Senator Dianne Feinstein recently commissioned a Government Accountability Office report identifying prison facilities in the continental United States suitable for detainees currently held in Guantánamo Bay. After Fox News reported about this document, her office released a statement saying that the GAO's study "demonstrates that if the political will exists, we could finally close Guantánamo without imperiling our national security."
Independently, a coalition of advocacy groups sent President Obama an open letter on Tuesday urging him to veto the 2013 National Defense Authorization Act if it impedes the administration's ability to close Guantánamo.
Thus, though U.S. detention policy was not a contested part of the 2012 election, it may reemerge as a political issue. Benjamin Wittes of the Brookings Institution noted in his essential volume Detention and Denial that current public discussion of the issue represents "denial and obfuscation," in that "we pretend that noncriminal detention doesn't exist or that we're phasing it out" rather than facing the daunting task of reforming it.
The early stages of this new round of wrangling over detention policy, unfortunately, seem to represent another step in the direction of denial rather than toward reform.

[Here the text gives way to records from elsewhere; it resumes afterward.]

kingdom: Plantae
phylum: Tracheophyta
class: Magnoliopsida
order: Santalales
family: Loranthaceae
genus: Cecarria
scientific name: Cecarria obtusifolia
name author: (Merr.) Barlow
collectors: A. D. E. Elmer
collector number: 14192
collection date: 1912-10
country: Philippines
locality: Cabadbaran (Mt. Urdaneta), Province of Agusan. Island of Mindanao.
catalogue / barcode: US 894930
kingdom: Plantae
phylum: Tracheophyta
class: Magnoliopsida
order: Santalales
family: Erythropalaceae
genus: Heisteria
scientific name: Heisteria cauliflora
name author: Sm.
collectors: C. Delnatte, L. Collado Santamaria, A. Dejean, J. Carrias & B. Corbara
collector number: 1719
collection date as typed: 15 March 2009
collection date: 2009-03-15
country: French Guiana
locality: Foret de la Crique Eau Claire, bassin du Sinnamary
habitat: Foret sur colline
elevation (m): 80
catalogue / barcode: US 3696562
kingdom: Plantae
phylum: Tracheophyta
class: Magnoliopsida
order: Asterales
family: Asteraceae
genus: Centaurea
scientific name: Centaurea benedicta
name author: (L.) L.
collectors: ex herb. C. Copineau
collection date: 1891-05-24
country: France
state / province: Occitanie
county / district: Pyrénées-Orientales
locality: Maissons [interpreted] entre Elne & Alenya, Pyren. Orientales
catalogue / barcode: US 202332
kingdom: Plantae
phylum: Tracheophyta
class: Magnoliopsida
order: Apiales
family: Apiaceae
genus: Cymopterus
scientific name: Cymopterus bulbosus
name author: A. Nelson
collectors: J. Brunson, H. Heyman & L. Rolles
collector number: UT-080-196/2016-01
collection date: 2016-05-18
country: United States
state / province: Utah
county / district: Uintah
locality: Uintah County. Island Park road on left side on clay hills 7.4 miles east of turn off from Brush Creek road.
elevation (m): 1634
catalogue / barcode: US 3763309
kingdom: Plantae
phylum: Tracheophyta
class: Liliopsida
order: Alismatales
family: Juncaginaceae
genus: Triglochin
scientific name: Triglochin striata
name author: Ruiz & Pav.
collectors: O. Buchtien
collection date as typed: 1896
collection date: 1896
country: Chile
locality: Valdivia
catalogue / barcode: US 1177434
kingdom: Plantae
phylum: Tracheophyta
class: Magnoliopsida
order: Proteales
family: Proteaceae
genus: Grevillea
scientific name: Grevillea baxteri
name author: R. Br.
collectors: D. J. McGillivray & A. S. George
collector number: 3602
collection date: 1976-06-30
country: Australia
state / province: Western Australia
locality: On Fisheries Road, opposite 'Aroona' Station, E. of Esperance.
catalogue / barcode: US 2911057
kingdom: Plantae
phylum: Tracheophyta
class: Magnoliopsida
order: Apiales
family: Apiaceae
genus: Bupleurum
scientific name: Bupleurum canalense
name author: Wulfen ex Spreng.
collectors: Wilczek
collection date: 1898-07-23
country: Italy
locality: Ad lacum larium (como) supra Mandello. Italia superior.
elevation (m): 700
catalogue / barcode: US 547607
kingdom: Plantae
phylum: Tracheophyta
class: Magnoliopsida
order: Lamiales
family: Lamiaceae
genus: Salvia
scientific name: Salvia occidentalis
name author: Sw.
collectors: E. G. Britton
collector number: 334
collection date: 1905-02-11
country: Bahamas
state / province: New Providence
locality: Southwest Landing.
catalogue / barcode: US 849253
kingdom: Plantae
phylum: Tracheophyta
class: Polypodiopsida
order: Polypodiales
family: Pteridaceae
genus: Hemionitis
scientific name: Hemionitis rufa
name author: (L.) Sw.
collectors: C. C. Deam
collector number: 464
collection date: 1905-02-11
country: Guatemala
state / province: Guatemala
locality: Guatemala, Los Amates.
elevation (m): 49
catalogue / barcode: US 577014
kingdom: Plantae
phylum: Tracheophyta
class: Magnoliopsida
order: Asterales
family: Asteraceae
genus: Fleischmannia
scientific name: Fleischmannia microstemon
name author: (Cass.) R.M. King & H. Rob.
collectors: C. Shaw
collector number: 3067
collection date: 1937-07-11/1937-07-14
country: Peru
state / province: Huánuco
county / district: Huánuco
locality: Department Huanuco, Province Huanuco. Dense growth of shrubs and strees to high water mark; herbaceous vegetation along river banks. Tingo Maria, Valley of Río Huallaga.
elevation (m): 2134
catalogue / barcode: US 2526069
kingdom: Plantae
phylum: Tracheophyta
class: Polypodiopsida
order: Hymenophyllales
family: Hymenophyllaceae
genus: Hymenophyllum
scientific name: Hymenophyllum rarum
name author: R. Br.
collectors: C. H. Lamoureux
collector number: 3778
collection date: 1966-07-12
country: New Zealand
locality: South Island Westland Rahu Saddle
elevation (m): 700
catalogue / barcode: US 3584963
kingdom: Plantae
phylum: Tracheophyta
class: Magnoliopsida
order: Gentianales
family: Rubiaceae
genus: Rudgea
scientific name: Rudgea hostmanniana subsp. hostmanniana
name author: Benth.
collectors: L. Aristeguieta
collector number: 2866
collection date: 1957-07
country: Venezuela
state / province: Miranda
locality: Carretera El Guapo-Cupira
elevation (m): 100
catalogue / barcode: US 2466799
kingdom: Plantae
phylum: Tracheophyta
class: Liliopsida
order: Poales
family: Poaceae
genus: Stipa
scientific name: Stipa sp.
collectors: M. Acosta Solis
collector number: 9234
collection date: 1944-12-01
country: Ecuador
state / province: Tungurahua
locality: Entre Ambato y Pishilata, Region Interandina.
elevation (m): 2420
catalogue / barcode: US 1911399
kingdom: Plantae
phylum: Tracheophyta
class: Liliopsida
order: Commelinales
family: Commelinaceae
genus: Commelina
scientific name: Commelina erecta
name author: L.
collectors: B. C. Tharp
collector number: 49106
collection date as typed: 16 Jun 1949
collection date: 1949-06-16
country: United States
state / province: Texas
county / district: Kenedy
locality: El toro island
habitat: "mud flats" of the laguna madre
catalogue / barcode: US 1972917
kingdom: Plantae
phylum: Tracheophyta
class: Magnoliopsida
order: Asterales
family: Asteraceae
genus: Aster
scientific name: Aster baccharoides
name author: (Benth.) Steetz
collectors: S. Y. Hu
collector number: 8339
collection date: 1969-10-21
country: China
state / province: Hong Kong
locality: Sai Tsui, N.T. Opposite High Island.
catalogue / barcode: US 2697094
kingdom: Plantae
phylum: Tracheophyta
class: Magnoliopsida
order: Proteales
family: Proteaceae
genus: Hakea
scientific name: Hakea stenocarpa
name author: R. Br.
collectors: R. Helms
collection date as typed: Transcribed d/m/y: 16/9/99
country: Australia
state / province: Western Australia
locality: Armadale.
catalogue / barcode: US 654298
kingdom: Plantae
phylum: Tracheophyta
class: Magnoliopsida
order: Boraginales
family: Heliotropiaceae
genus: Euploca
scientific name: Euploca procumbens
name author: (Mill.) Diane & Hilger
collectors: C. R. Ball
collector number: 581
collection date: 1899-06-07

At the outset, let's not pretend that physically moving Guantánamo detainees into the United States addresses any of the reasons noncriminal detention has been controversial. True, moving the location of detention removes the physical symbol of Gitmo, which has a great deal of resonance internationally. But the substance of the policy would not change if detainees were housed in Illinois rather than Guantánamo. The same laws, rules of evidence, and construction of presidential power would remain even if the location shifted. Yet this renewed debate is largely shaping up as an argument over where detainees should be held.